After finding out more about how this behaviour arises, it felt motivated to create a new thread in the HDFS section instead.
It seems like files that were added to HDFS prior to upgrading from the CDH 5 beta2 to the current version have their blocks duplicated. Running fsck /[path-to-arbitrary-old-file] -files -blocks -locations shows the file as if it were replicated by a factor 3. When searching for one of the file blocks in the local file system on one of the data nodes that hold it, there are two hits for each block replica; one under dfs/dn/current/BP-.../current/finalized/ and another one under dfs/dn/.../previous/finalized.
Now, when deleting the file from HDFS, only the block copies on the current path are actually deleted. The other ones are left on the data nodes, seeminlgy orphaned from the name node meta data.
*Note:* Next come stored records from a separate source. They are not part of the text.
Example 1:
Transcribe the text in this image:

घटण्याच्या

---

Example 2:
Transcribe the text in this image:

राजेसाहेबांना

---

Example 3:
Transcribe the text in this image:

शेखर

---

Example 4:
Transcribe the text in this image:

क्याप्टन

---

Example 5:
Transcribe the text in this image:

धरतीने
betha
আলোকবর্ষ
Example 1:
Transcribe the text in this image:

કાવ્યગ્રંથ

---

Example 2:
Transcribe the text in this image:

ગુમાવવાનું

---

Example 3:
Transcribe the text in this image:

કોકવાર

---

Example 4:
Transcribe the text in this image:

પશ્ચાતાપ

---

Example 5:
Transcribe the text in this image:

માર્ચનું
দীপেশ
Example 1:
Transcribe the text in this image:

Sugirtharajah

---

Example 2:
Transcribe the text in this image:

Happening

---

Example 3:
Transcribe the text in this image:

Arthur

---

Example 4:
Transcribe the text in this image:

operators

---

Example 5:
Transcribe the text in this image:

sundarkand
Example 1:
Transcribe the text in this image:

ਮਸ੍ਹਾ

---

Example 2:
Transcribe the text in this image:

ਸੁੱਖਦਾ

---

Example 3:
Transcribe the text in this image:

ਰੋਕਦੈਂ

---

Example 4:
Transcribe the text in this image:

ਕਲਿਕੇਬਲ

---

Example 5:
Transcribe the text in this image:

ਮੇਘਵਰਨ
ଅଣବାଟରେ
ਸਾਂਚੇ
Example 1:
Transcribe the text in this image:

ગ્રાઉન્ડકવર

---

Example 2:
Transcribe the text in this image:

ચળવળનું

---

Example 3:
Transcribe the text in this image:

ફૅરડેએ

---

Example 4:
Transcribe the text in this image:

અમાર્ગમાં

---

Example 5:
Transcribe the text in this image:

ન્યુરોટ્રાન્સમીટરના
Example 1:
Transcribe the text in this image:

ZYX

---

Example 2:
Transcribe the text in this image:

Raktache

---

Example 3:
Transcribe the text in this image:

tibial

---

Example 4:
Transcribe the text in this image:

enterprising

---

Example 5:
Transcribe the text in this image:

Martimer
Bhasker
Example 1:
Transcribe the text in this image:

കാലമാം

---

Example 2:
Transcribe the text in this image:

The hdfs log file only mentions deleting the current one and contains no error messages.
Files that were added after the HDFS upgrade do not behave the same way, so I suspect this has something to with the finalization of the metadata upgrade not working (or having been performed) properly.
As my previous post mentions, we are soon running out of disk space on the cluster, and would like to resolve this as soon as possible. Would it be safe to just manually remove all files under the previous paths from the local file systems of all data nodes? Or could the name node still be holding some reference to them that would become corrupt? Are there other ways to go about solving this?
Thanks for the reply!
The finalize command was alreade run after the update. I also tried rerunning it after identifying the cause of this issue. I think the problem here is that the NN for some reason did not clean up the finalized folder after itself. We have now deleted all of the orphanded blocks manually, and things have been working well since then.